“This is the culmination of five years of work to build a completely new type of imaging system, which integrates magnetic resonance imaging (MRI) and near-infrared imaging (NIR)," says Brian Pogue, associate professor of engineering and one of the authors of the study. He explains that because infrared light is sensitive to blood, researchers can locate and quantify regions of oxygenated and deoxygenated hemoglobin by sending infrared light through breast tissue with a fibre optic array. This might help detect early tumour growth and characterize the stage of a tumour by learning about its vascular and cellular makeup.
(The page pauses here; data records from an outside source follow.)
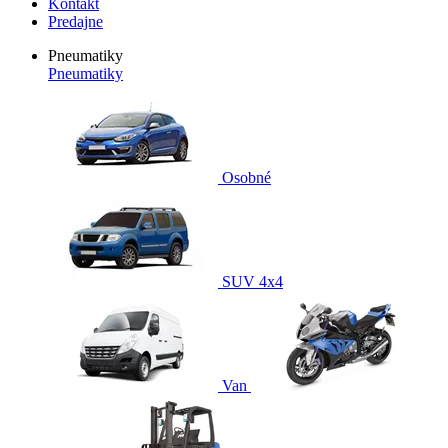
Kontakt
Predajne
Pneumatiky
Pneumatiky
Osobné
SUV 4x4
Van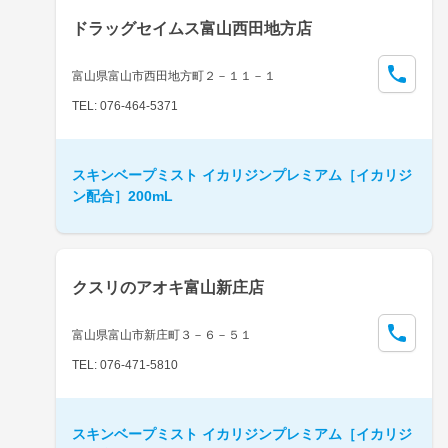
ドラッグセイムス富山西田地方店
富山県富山市西田地方町２－１１－１
TEL: 076-464-5371
スキンベープミスト イカリジンプレミアム［イカリジ
ン配合］200mL
クスリのアオキ富山新庄店
富山県富山市新庄町３－６－５１
TEL: 076-471-5810
スキンベープミスト イカリジンプレミアム［イカリジ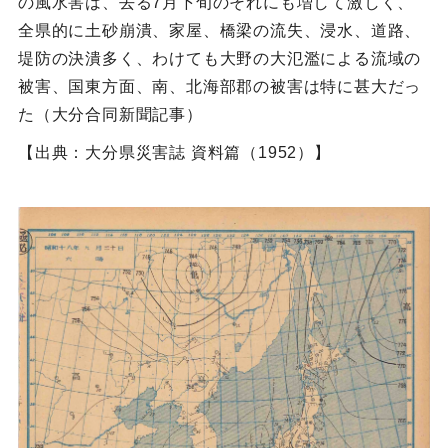
の風水害は、去る7月下旬のそれにも増して激しく、
全県的に土砂崩潰、家屋、橋梁の流失、浸水、道路、
堤防の決潰多く、わけても大野の大氾濫による流域の
被害、国東方面、南、北海部郡の被害は特に甚大だっ
た（大分合同新聞記事）
【出典：大分県災害誌 資料篇（1952）】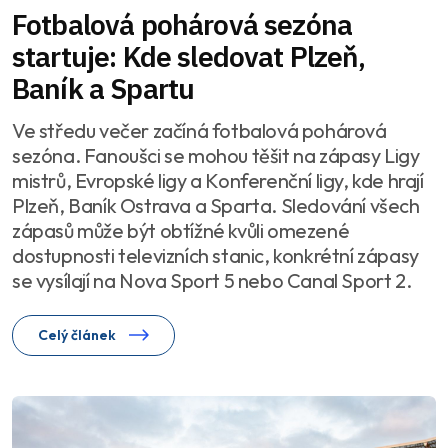
Fotbalová pohárová sezóna
startuje: Kde sledovat Plzeň,
Baník a Spartu
Ve středu večer začíná fotbalová pohárová
sezóna. Fanoušci se mohou těšit na zápasy Ligy
mistrů, Evropské ligy a Konferenční ligy, kde hrají
Plzeň, Baník Ostrava a Sparta. Sledování všech
zápasů může být obtížné kvůli omezené
dostupnosti televizních stanic, konkrétní zápasy
se vysílají na Nova Sport 5 nebo Canal Sport 2.
Celý článek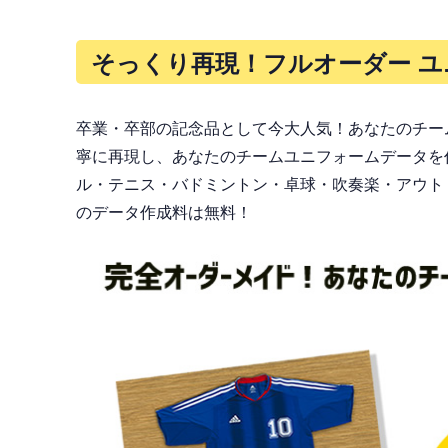
そっくり再現！フルオーダー ユ
卒業・卒部の記念品として今大人気！あなたのチー
寧に再現し、あなたのチームユニフォームデータを
ル・テニス・バドミントン・卓球・吹奏楽・アウト
のデータ作成料は無料！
Pogue and his researcher team, consisting of Hanover’s Dartmouth's Thayer School of Engineering, Dartmouth Medical School (DMS), Norris Cotton Cancer Center and the Department of Radiology at Dartmouth-Hitchcock Medical Center (DHMC), examined eleven healthy women in their study. According to Pogue, this approach to long-range technology development and collaboration is unique, and Thayer and DMS have a special relationship that allows this to happen easily. The new system was moreover developed in lab space at DHMC through shared research with Dartmouth Medical School.
"The new integrated system allows us to quantify the hemoglobin, water, and scattering values of the tissues with NIR, while using the high resolution of MRI," says Pogue. "For breast imaging, this new system means that we will be able to enhance the information that MRI provides by allowing us to image breast tumours with a completely different mechanism of contrast, namely hemoglobin, oxygen saturation, water, and optical scattering."